Increase fibre consumption
Fibre or roughage is an essential part of a healthy diet. It promotes a healthy digestive tract and helps to control constipation, haemorrhoids, piles, ulcer, etc. Whole grain products, bran breads, fruits and vegetables all provide adequate fibre.
10 important habits for healthy eating
— Always wash your hands before eating especially after coming home from school, playing sports and using the toilet.
— Eat your food while sitting. You will enjoy your food more if you eat slowly.
— Chew your food properly and not gulp it down.
— Drink lots of milk. It is very important for strong teeth and bone formation.
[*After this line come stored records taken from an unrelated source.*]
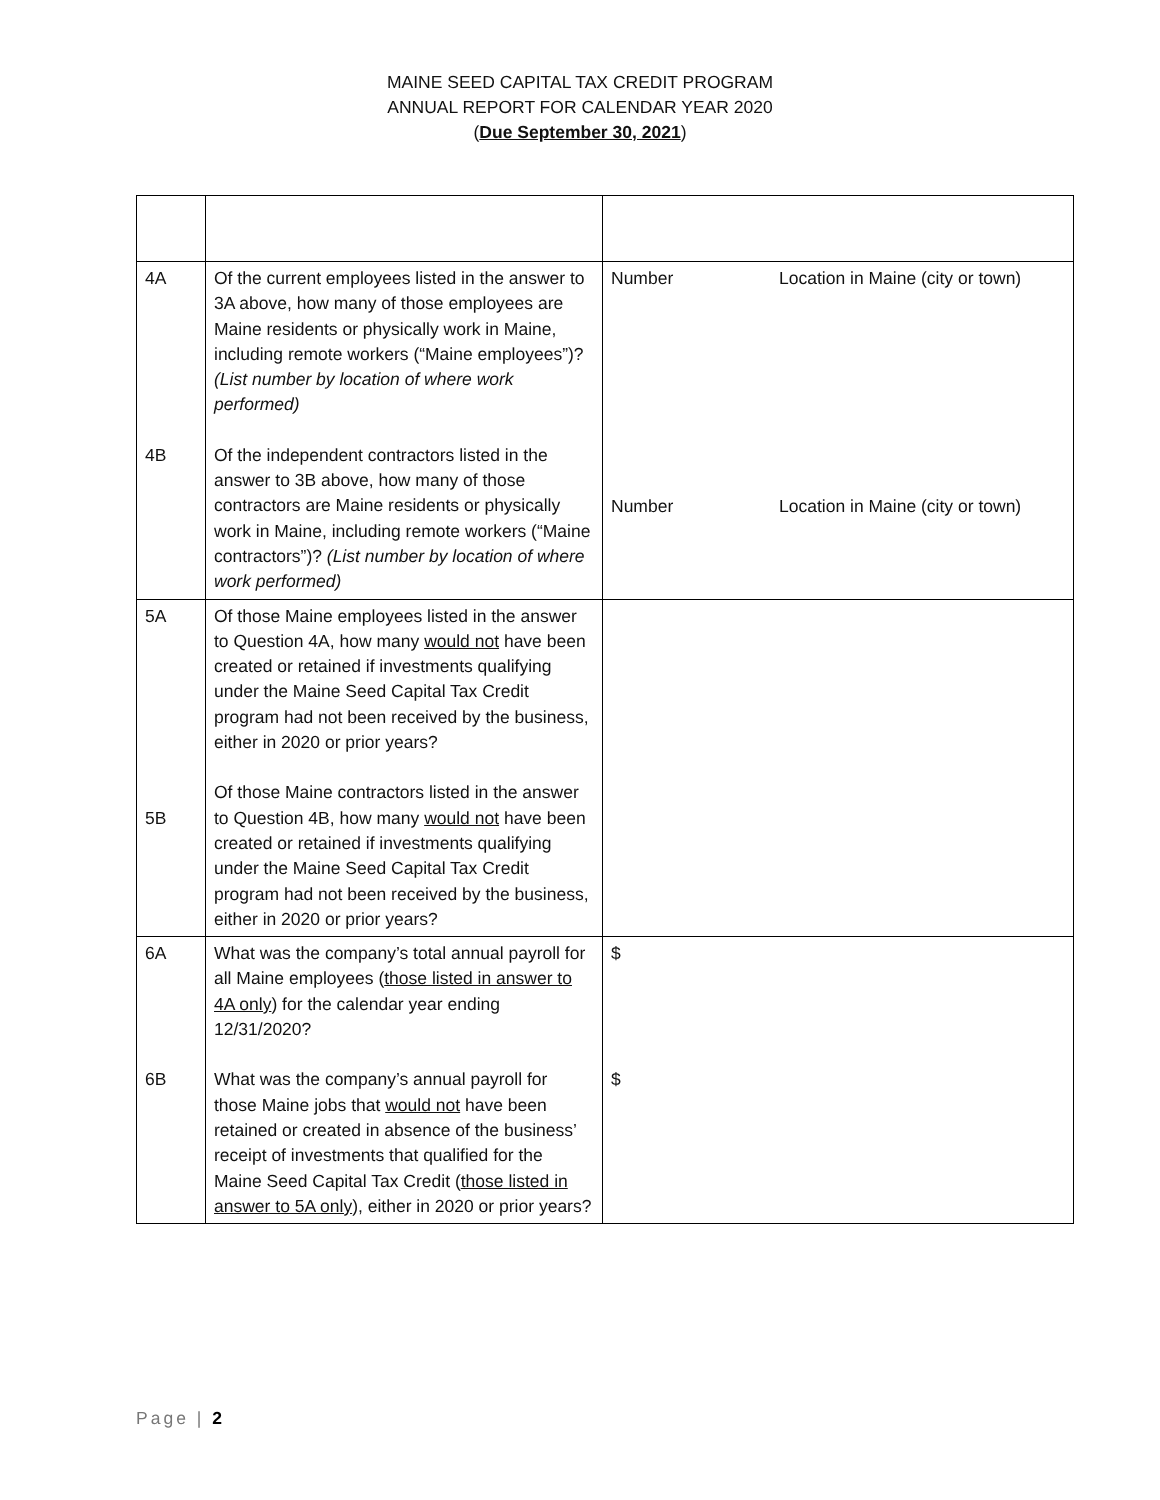MAINE SEED CAPITAL TAX CREDIT PROGRAM
ANNUAL REPORT FOR CALENDAR YEAR 2020
(Due September 30, 2021)
| 4A 4B | Of the current employees listed in the answer to 3A above, how many of those employees are Maine residents or physically work in Maine, including remote workers (“Maine employees”)? (List number by location of where work performed) Of the independent contractors listed in the answer to 3B above, how many of those contractors are Maine residents or physically work in Maine, including remote workers (“Maine contractors”)? (List number by location of where work performed) | Number Location in Maine (city or town) Number Location in Maine (city or town) |
| 5A 5B | Of those Maine employees listed in the answer to Question 4A, how many would not have been created or retained if investments qualifying under the Maine Seed Capital Tax Credit program had not been received by the business, either in 2020 or prior years? Of those Maine contractors listed in the answer to Question 4B, how many would not have been created or retained if investments qualifying under the Maine Seed Capital Tax Credit program had not been received by the business, either in 2020 or prior years? | |
| 6A 6B | What was the company’s total annual payroll for all Maine employees ( those listed in answer to 4A only ) for the calendar year ending 12/31/2020? What was the company’s annual payroll for those Maine jobs that would not have been retained or created in absence of the business’ receipt of investments that qualified for the Maine Seed Capital Tax Credit ( those listed in answer to 5A only ), either in 2020 or prior years? | $ $ |
Page | 2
— Eat only small amounts of fried food. Fried foods contain trans fats which are not good for your body.
— Eat plenty of fresh fruits and vegetables. They taste good (yes they do!) and give your body important nutrients it needs to grow.
— Limit the amount of salty snacks like crisps, processed cheese and chips that you eat. Too much salt consumption disturbs the balance of fluids in your body making you feel thirsty and dehydrated.
— Eat plenty of fish, dairy products, eggs and almonds. They are very good brain boosters.
— Try not to watch television while eating. Use mealtimes as quality family time to get together and talk to each other.
— Feeling angry with a class mate or a bone to pick with the siblings? Parents refused to buy the latest video game or teachers being unfair? Psychologists suggest that you should not eat when angry, lonely or depressed. Take a bath to cool down or have a nap first. Talking with a sympathetic friend or relative also helps.
Obesity is not a healthy condition but neither is being too thin and underweight. Eat proper meals at breakfast, lunch and dinner with nutritious and healthy snacks in between. While growing up, your body and your brain needs a lot of energy. It is important to develop healthy habits, learn to eat a balanced diet, get enough sleep and practice good hygiene. Once these habits develop in childhood, they'll remain with you throughout your life and help you grow into healthy, happy and successful adults.